The strikes by Ukraine included the use of six U.S.-made ATACMS (Army Tactical Missile Systems) on Nov. 19 and British Storm Shadow missiles alongside U.S.-made HIMARS (High Mobility Artillery Rocket Systems) on Nov. 21. Putin warned that Moscow could escalate its response if Western nations continued supplying advanced weapons to Ukraine.
Russia, one of the world’s leading crude oil producers, plays a pivotal role in global energy markets. Despite international sanctions and output declines linked to its invasion of Ukraine, Russia remains a key supplier, producing around 9 million barrels of oil per day this month. Analysts caution that a prolonged escalation in the conflict could disrupt Russian exports, creating a ripple effect on global supply chains.
Ukraine, on the other hand, has increasingly targeted Russian energy infrastructure. Notably, long-range drones were used in June to strike four Russian refineries, highlighting the vulnerability of critical oil production facilities.
The ongoing conflict has amplified volatility in oil markets, with traders balancing geopolitical risk against demand trends and inventory levels.
While the geopolitical developments pushed prices higher, gains were tempered by swelling crude and gasoline stocks in the United States. Government data released this week revealed that U.S. crude inventories rose by 545,000 barrels in the week ending Nov. 15, bringing total stockpiles to 430.3 million barrels. Gasoline inventories also climbed by 2.1 million barrels to 208.9 million barrels.

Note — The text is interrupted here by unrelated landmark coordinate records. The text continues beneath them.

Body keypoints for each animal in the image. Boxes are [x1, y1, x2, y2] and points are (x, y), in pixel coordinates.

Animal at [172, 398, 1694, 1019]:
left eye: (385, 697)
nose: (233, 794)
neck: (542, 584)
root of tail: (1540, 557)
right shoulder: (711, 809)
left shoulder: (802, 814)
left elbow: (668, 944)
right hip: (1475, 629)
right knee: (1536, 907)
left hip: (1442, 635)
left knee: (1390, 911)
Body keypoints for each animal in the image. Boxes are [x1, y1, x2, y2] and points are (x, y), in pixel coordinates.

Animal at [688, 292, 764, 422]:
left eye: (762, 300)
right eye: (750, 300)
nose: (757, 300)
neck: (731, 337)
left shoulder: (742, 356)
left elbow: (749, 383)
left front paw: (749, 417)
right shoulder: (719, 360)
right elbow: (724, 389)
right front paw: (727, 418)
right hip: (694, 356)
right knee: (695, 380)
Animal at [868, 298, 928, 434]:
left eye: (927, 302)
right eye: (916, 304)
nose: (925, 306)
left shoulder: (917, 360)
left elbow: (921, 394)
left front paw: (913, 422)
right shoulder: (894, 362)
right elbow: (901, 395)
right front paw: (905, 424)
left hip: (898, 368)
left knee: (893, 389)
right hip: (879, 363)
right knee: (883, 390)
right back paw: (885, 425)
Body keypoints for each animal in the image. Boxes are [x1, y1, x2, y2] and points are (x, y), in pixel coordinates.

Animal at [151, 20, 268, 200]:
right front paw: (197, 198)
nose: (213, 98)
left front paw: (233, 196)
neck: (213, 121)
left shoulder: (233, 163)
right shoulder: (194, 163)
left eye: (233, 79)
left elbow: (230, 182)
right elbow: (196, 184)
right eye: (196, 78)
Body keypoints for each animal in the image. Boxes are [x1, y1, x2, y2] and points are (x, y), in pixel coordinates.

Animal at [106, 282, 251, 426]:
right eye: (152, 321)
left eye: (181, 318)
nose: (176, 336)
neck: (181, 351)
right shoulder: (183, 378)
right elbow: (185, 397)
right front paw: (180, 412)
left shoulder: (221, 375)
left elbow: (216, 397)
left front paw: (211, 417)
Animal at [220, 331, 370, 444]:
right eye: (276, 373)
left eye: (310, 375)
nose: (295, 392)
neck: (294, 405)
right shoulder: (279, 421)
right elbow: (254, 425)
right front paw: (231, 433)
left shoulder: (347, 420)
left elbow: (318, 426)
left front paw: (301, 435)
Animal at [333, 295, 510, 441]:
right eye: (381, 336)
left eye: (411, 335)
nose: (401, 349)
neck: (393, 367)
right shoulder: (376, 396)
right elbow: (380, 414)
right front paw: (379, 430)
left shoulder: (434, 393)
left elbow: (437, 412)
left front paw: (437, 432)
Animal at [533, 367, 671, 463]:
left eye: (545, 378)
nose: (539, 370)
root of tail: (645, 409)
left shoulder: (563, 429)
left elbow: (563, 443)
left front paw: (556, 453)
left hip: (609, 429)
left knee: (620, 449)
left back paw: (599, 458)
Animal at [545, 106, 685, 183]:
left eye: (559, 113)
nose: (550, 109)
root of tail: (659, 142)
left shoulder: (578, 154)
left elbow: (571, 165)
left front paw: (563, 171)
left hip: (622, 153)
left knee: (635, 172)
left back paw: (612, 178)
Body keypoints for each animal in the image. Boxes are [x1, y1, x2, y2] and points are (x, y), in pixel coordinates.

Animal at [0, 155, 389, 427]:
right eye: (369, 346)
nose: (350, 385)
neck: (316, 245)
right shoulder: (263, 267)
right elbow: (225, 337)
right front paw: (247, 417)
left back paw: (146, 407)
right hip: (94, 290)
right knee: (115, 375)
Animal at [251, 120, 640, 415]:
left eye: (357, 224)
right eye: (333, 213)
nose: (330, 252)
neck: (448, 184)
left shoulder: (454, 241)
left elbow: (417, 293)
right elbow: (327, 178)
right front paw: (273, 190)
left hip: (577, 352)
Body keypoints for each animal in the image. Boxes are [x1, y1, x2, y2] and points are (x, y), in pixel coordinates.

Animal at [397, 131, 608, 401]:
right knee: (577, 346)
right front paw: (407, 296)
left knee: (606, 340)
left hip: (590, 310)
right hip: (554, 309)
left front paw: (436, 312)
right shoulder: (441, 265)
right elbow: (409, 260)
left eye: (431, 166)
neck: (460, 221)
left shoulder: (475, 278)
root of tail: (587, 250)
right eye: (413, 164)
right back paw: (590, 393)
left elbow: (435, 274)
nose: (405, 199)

“Next week’s data could show another significant jump in inventories, particularly with increased production and refinery activity,” noted Jim Ritterbusch, head of Ritterbusch and Associates. He added that such trends might exert downward pressure on both crude oil and refined product prices.
China, the world’s largest importer of crude oil, remains a focal point for market participants. On Thursday, Beijing unveiled policy measures aimed at bolstering trade, including steps to support energy product imports. The move comes amid concerns over global economic uncertainties and trade relations with the United States.
The Chinese government’s policy interventions are seen as a bid to stabilize its economy, which has shown signs of slowing growth. Market analysts are closely watching how these measures impact China’s demand for crude oil and other commodities.
Analysts predict continued volatility in oil markets as geopolitical tensions and economic uncertainties clash with fundamental supply and demand dynamics.
Geopolitical Risk Premium: With the Ukraine war escalating and Russia signaling the use of advanced weaponry, concerns about energy security are mounting. Any disruption to Russian oil exports would likely drive prices higher in the short term.
- U.S. Inventory Dynamics: Rising stockpiles in the U.S. could counterbalance upward price pressures, particularly if production rebounds and refineries ramp up operations.
- China’s Economic Policies: The success of Beijing’s measures to stimulate energy imports and broader trade will be crucial for sustaining global oil demand.
Jim Ritterbusch highlighted the tug-of-war between geopolitical risks and inventory trends, emphasizing that “any significant disruption to Russian exports could spark a sharp rally in prices, but the current stock builds in the U.S. are acting as a counterweight.”
Others point to the seasonal demand outlook, particularly with the northern hemisphere entering winter. “Colder weather typically boosts demand for heating oil and other refined products, which could lend support to prices,” said Maria Sanchez, an energy analyst at Wood Mackenzie.